Los primeros indicios hablan de un ajuste
de cuentas que podría tener al narcotráfico como trasfondo, algo que se impone
en otro crimen que ocurrió el jueves a la noche. Ese día, Leonardo Maciel, de
26 años, fue acribillado de diez balazos en el barrio 7 de Septiembre.
Los homicidios se concretaron después de
que las fuerzas federales reforzaran la seguridad en 11 localidades de la
provincia de Santa Fe, tras el acuerdo que firmaron hace un mes la ministra de
Seguridad nacional, Patricia Bullrich, y el gobernador Miguel Lifschitz.
Una de las razones para que se aplicara
esta medida por tercera vez fue la ola de violencia que puso al distrito
santafecino al tope de las estadísticas de homicidios. Según el informe del
Sistema Nacional de Información Criminal (SNIC) publicado en abril pasado, esta
provincia tiene un índice de 12,2 asesinatos cada 100.000 habitantes, el doble
de la media nacional.
El
sospechoso auto blanco
El primer crimen de la seguidilla de este
fin de semana empezó con Alberto Ruiz Díaz, de 18 años, que fue ejecutado desde
un auto blanco en la zona sudoeste de la ciudad.

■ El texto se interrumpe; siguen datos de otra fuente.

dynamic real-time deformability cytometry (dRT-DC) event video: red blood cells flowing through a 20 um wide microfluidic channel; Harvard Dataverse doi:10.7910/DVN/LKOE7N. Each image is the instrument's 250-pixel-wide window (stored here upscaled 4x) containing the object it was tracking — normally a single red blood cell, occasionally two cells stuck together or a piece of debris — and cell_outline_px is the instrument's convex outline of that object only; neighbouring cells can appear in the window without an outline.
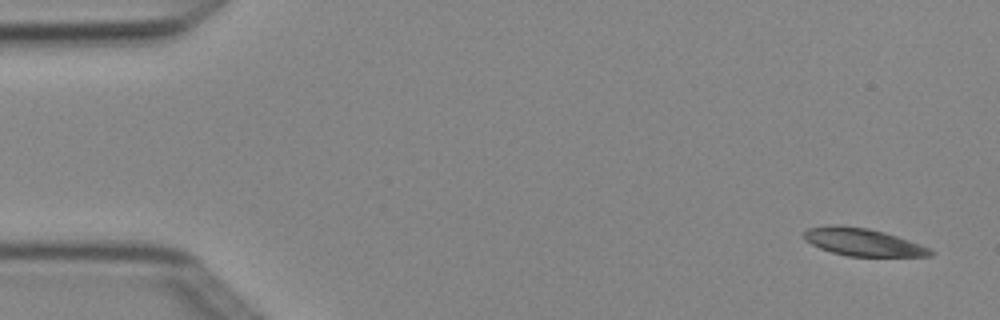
{"species": "Egyptian fruit bat (a non-hibernating species)", "species_latin": "Rousettus aegyptiacus", "temperature_condition": "cold", "stored_images_in_passage": 3, "camera_frame_rate_fps": 3000, "um_per_image_px": 0.085, "animal": {"sex": "female"}, "frame": {"image": 1, "passage_image": 1, "time_ms": 0.0, "image_size_px": [1000, 320], "cell_outline_px": [[936, 252], [932, 256], [848, 256], [832, 252], [820, 248], [804, 240], [804, 232], [808, 228], [828, 224], [840, 224], [868, 228], [884, 232], [932, 248]], "centroid_in_image_um": [73.35, 20.57], "position_along_channel_um": 11.7, "area_um2": 20.46}}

Fue ejecutado cuando jugaba al fútbol.
Desde el vehículo salió una decena de balazos; aunque el joven trató de
escapar, no lo logró: fue alcanzado por proyectiles en el tórax y en las piernas,
y murió durante la madrugada.
Tras este ataque, un hombre de 36 años
ingresó en la guardia del hospital Roque Sáenz Peña con una herida de bala en
la cabeza. La víctima dijo que había sido atacada desde un auto blanco.
El segundo homicidio se registró en Autora
y Castellanos. La víctima, una mujer de 36 años, fue atacada a balazos también
desde un vehículo blanco, según fuentes policiales. Érica Reynoso caminaba por
la calle con su novio -que también sufrió heridas de bala- cuando la balearon.
Su pareja la llevó al hospital, pero no hubo nada que hacer para salvarla.
El otro crimen se produjo en pleno centro
de Rosario. Allí fue atacado a balazos, también desde un auto, Walter Mena, de
26 años, que murió de un tiro en la cabeza. Las fuentes policiales alertaron
que también en este caso los testigos dicen haber visto un rodado blanco.